Bruder Joseph zeichnete dem Jungen mit dem Daumen ein Kreuz auf die Stirn. »Nimm es mit«, sagte er. »Es ist nicht mehr gestohlen.«

Auf dem Weg nach unten strich Ren mit der Hand über das alte Holzgeländer. Jetzt berühre ich es zum letzten Mal, dachte er, und in dem Moment bohrte sich ein Splitter in seinen Handteller. Während er hinaus und über den Hof ging, saugte er an der Haut und versuchte das Holzspänchen, dessen Ende er an der Zunge spürte, mit den Zähnen herauszuziehen. Im Sonnenlicht sah er sich den Splitter, der sich unter der Oberfläche eingenistet hatte, genauer an – ein winziges Stückchen von Saint Anthony, fest entschlossen, ihn zu begleiten.

Ren drehte sich um und betrachtete die Weinkellerei, dann die Kapelle, dann das Waisenhaus. Schwer zu glauben, dass er nicht länger auf diesem Gelände arbeiten oder beten oder schlafen würde. Immer hatte er nur von hier fortgewollt, doch jetzt, wo es so weit war, wurde ihm unbehaglich. Er ging hinüber zu der hohen Backsteinmauer, die die Gebäude umgab, und drückte seine feuchte Hand darauf. Das Gemäuer fühlte sich so dick und solide an wie eh und je.

»Leb wohl«, sagte er. Aber das erschien ihm nicht ausreichend. Deshalb trat er gegen die Mauer, so fest er konnte. Der Stoß erschütterte die Knochen in seinem Bein. Einen Moment lang stand er keuchend da, dann humpelte er davon; die Zehen in seinem Stiefel pochten.

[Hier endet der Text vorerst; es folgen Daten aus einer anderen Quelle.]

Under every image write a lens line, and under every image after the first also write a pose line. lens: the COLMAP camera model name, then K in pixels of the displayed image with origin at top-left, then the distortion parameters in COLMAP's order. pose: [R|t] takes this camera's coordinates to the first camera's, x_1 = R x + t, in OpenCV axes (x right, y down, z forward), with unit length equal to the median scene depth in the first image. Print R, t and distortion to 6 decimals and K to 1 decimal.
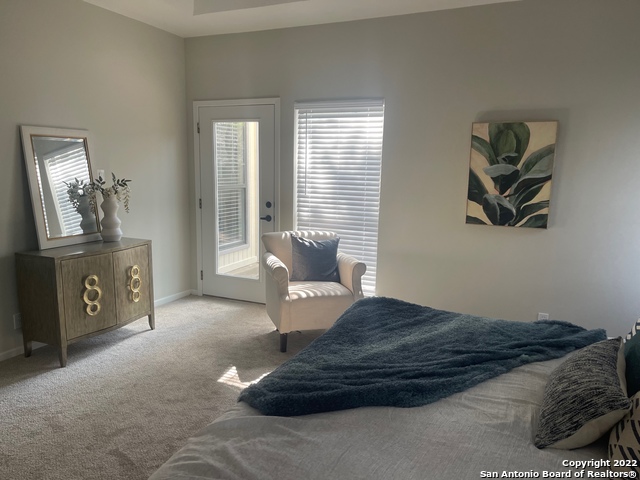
lens RADIAL K [[485.8, 0, 319.6], [0, 485.8, 242.4], [0, 0, 1]] dist [0.094213, -0.100202]
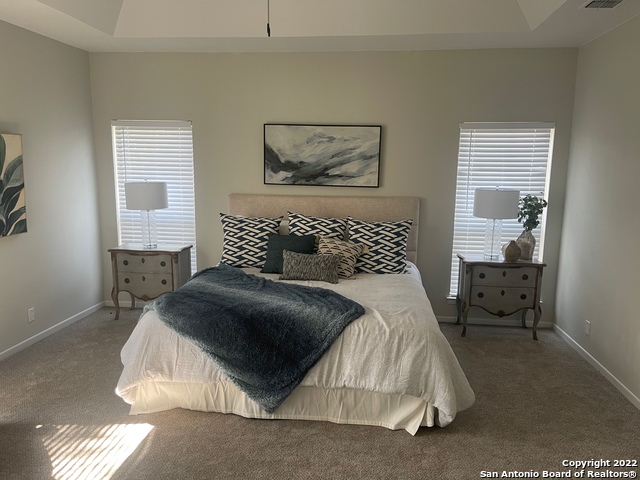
lens RADIAL K [[485.8, 0, 319.6], [0, 485.8, 242.4], [0, 0, 1]] dist [0.094213, -0.100202]
pose [[-0.301724, -0.171772, 0.937794, -0.780200], [0.141752, 0.964620, 0.222293, -0.160301], [-0.942798, 0.200005, -0.266701, 0.695132]]
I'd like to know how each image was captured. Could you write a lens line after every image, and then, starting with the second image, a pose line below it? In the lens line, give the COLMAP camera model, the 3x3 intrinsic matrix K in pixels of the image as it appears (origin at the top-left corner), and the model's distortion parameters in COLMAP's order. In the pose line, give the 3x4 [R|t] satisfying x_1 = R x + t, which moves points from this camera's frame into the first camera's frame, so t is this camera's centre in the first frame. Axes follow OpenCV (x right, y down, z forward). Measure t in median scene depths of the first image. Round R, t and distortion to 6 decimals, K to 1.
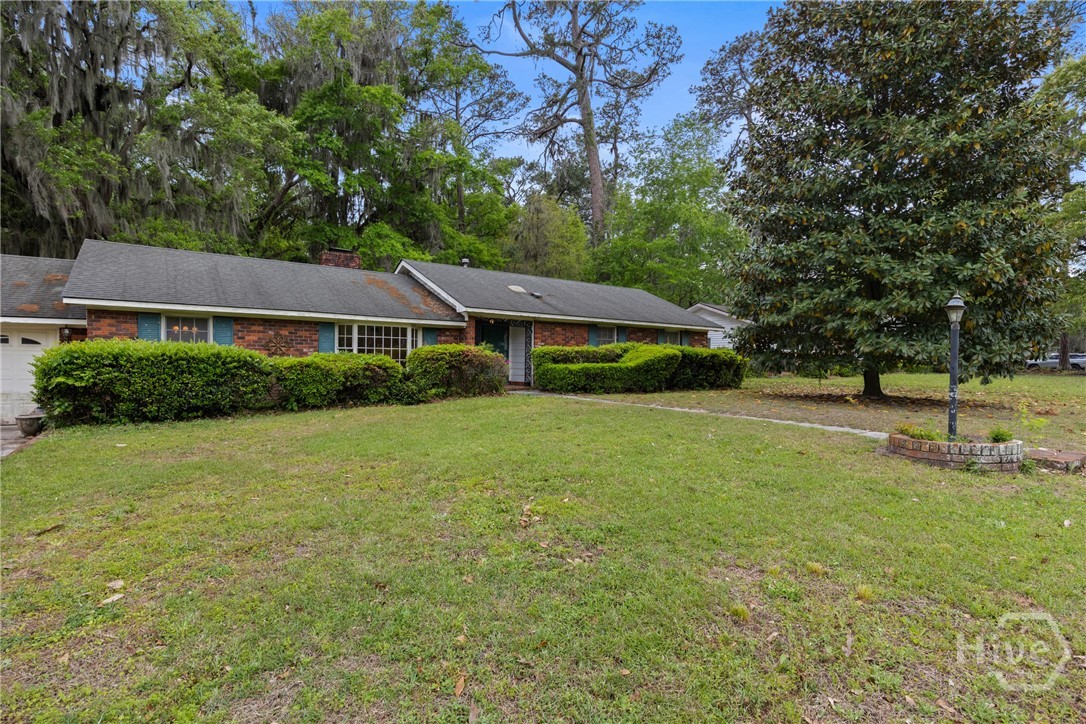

Brom und Ichy erwarteten ihn am Brunnen.

»Gehst du wirklich fort?«

Ren nickte. Die Zwillinge schoben die Hände in die Hosentaschen. Ren wusste, dass sie sich Mühe gaben, sich für ihn zu freuen. Brom runzelte die Stirn, und Ichy bohrte seine Schuhspitze in den Boden. Alles, was die Jungen miteinander erlebt hatten, schien eingefangen in der Linie, die Ichy zwischen ihnen auf dem Boden zog. Die Zwillinge hatten sämtliche Mahlzeiten mit Ren eingenommen, sie hatten jedes Jahr beim ersten Schnee mit ihm gespielt, hatten jedes Mal mit ihm vom Fenster aus zugesehen, wenn die Soldaten kamen und wieder einen Jungen abholten. Jede Nacht hatten sie im Bett neben ihm gelegen, und jeden Morgen waren sie neben ihm aufgewacht.

In unbehaglichem Schweigen standen die drei Jungen beisammen, bis Ichy sich bückte und aus der Linie zu ihren Füßen einen Stein pulte. Er säuberte ihn mit dem Hemdzipfel und gab ihn Ren. Der Stein war warm von der Sonne, seine Oberfläche schwarz und gefurcht, mit funkelnden granatroten Einsprengseln. Ren bewunderte den Stein kurz und umschloss ihn dann mit den Fingern. Den Splitter in seiner Hand spürte er immer noch.

»Wo bringt er dich hin?«, fragte Brom.

»Das weiß ich nicht«, sagte Ren. Und eine Art Bedauern erfüllte ihn, eine Sehnsucht nach allem, was er aufgeben würde – den Fischgeruch, die Hafergrütze zum Frühstück, die dünnen Decken, die kalten, hallenden Steinmauern. Aber er wusste, wie es sich anfühlte, wenn man zurückblieb, und zum ersten Mal in seinem Leben war er nicht derjenige, der mit einem Klumpen in der Magengrube vom Tor aus zusah, wie ein anderer heimgeholt wurde. Und er hatte gelernt zu sagen, was sie alle sagten – »Ich komme wieder und besuche euch« –,und wie alle anderen wusste er, dass das nie geschehen würde.